Prompt: Find every line in the material that contains the word "накопители", and copy each of those lines.

Exercise inputs:
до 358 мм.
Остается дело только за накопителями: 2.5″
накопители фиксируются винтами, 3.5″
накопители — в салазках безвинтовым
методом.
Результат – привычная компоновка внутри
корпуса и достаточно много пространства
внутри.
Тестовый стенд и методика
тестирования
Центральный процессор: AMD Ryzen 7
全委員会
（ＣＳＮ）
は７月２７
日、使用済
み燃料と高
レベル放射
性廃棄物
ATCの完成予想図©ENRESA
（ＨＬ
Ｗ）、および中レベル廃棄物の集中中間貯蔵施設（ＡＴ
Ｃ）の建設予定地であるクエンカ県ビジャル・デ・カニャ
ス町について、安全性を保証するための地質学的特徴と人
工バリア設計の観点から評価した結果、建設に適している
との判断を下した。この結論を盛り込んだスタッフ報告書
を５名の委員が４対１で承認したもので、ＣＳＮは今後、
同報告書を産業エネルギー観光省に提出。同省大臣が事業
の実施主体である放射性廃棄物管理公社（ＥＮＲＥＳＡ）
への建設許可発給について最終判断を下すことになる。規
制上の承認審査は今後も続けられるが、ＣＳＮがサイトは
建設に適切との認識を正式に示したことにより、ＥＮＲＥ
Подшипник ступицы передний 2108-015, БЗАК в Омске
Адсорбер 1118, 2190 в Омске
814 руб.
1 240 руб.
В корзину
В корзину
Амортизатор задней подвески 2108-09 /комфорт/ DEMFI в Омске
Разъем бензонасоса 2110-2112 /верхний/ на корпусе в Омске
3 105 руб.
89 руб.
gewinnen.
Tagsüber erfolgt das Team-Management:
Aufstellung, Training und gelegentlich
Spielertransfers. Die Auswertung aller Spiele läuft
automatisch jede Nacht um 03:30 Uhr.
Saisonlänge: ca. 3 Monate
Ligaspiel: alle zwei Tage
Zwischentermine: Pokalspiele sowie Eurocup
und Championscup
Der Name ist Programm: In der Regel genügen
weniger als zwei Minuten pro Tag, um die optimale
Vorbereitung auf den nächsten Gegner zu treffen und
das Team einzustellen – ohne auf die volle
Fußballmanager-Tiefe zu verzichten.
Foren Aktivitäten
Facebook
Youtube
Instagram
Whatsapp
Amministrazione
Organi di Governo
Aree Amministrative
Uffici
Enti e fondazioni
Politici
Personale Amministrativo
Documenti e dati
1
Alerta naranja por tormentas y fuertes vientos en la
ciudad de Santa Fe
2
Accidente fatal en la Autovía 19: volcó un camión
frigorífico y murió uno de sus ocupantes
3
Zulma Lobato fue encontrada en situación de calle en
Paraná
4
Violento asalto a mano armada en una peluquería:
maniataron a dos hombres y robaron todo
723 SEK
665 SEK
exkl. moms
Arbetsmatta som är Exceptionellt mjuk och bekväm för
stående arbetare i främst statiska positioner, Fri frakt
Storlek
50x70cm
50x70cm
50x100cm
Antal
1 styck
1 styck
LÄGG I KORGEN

Solved exercise:
накопители фиксируются винтами, 3.5″
накопители — в салазках безвинтовым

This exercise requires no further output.